=== PROBLEM ===
Return the data that follows exactly as it appears. Pictures do not belong in the copy.

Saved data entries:
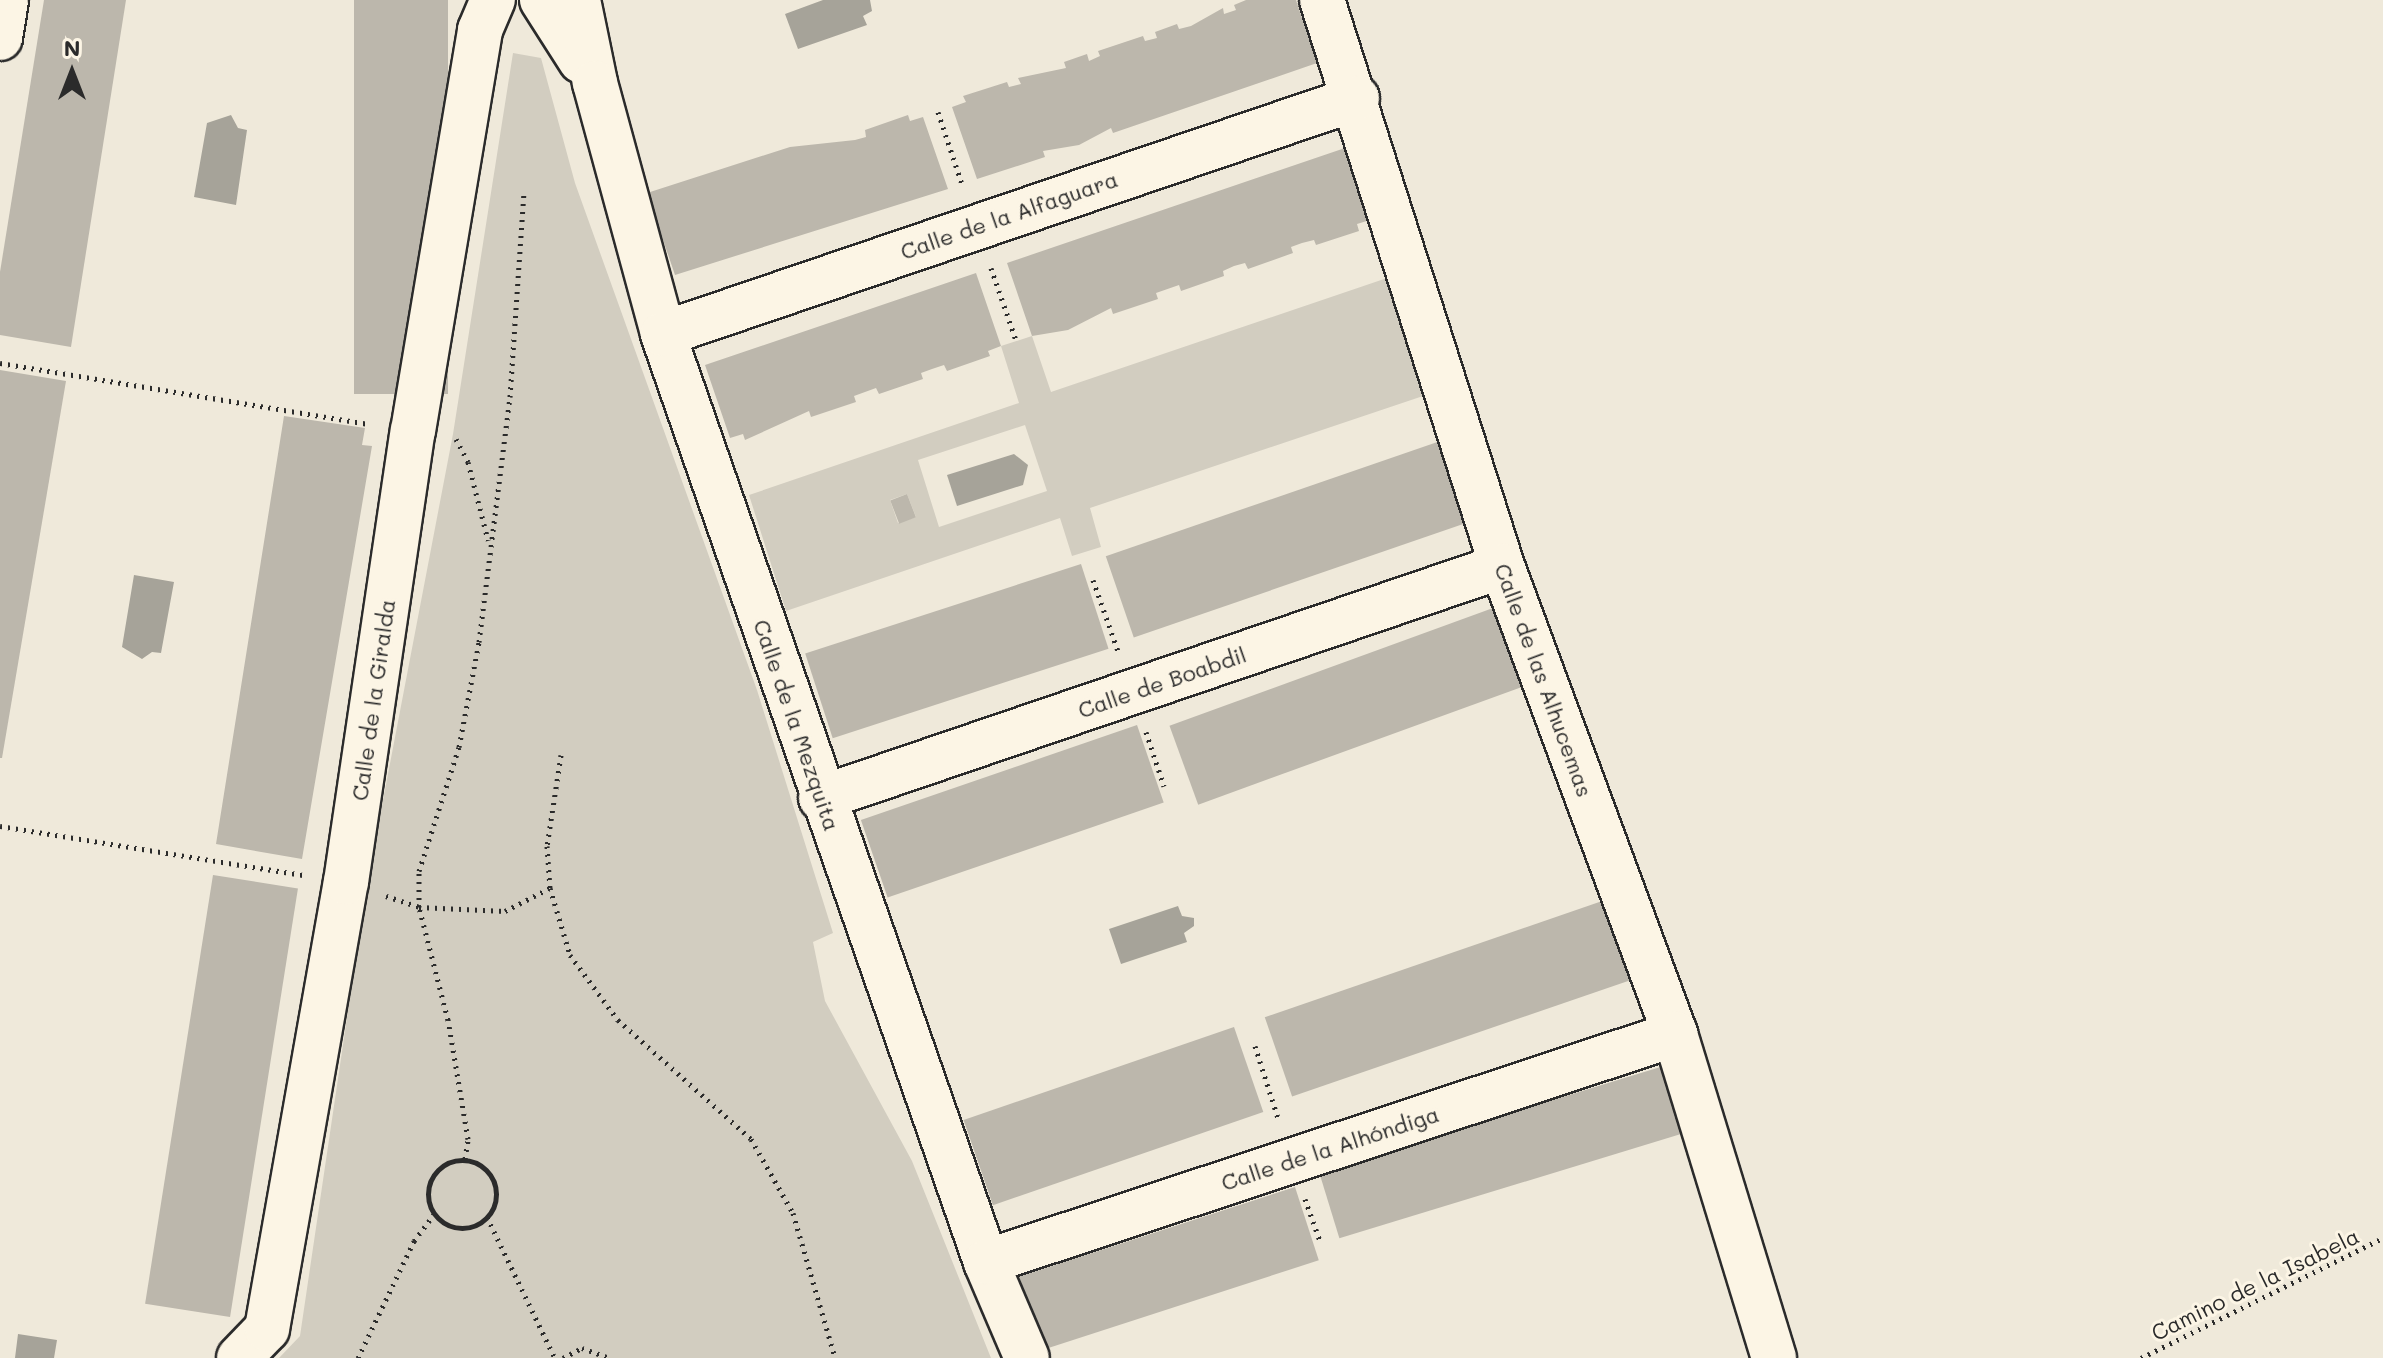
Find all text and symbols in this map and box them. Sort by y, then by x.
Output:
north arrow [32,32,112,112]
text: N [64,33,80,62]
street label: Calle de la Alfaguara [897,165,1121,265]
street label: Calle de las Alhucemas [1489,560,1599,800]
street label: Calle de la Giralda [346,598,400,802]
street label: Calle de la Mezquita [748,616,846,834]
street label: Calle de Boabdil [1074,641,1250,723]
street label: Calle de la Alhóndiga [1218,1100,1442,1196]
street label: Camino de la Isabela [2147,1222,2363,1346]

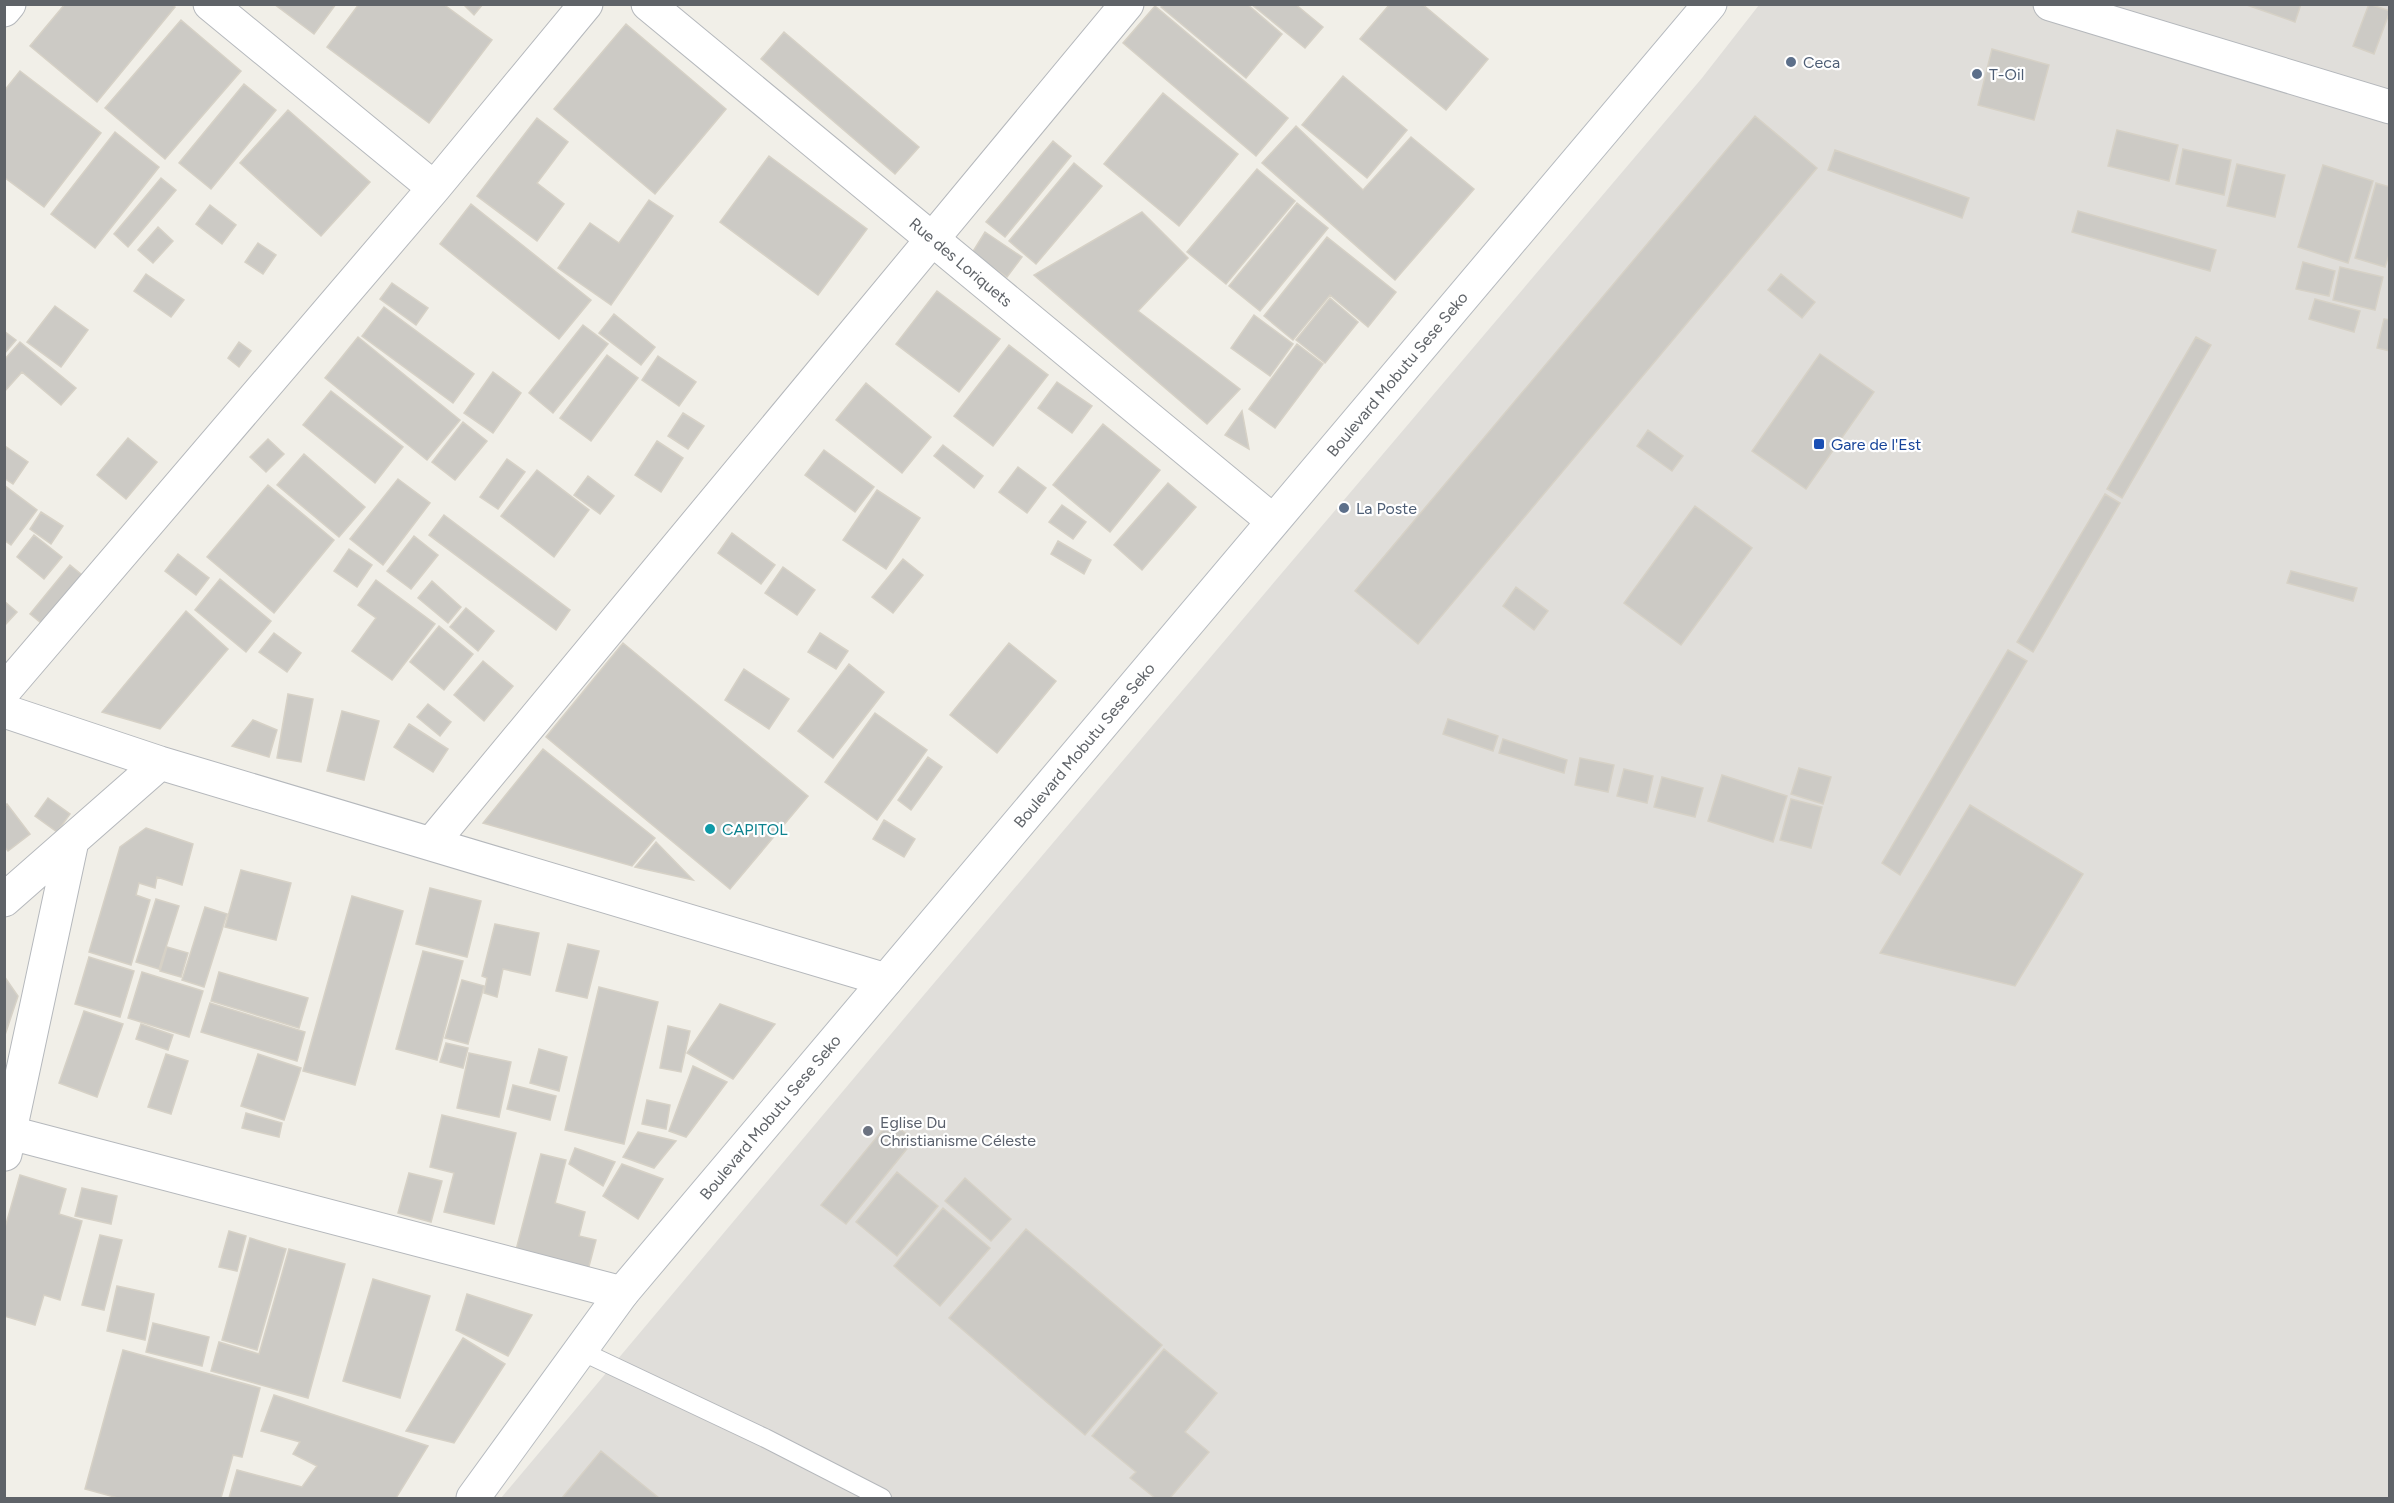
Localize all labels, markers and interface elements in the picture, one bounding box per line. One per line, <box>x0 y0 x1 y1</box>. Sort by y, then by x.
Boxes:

=== YOUR RESPONSE ===
Find all text and symbols in this map and box them. Sort by y, then by x.
Output:
north arrow [32,32,112,112]
text: N [64,33,80,62]
street label: Calle de la Alfaguara [897,165,1121,265]
street label: Calle de las Alhucemas [1489,560,1599,800]
street label: Calle de la Giralda [346,598,400,802]
street label: Calle de la Mezquita [748,616,846,834]
street label: Calle de Boabdil [1074,641,1250,723]
street label: Calle de la Alhóndiga [1218,1100,1442,1196]
street label: Camino de la Isabela [2147,1222,2363,1346]

Localize all labels, markers and interface elements in the picture, one bounding box per line. One per line, <box>x0 y0 x1 y1</box>. Sort by y, then by x.
Boxes:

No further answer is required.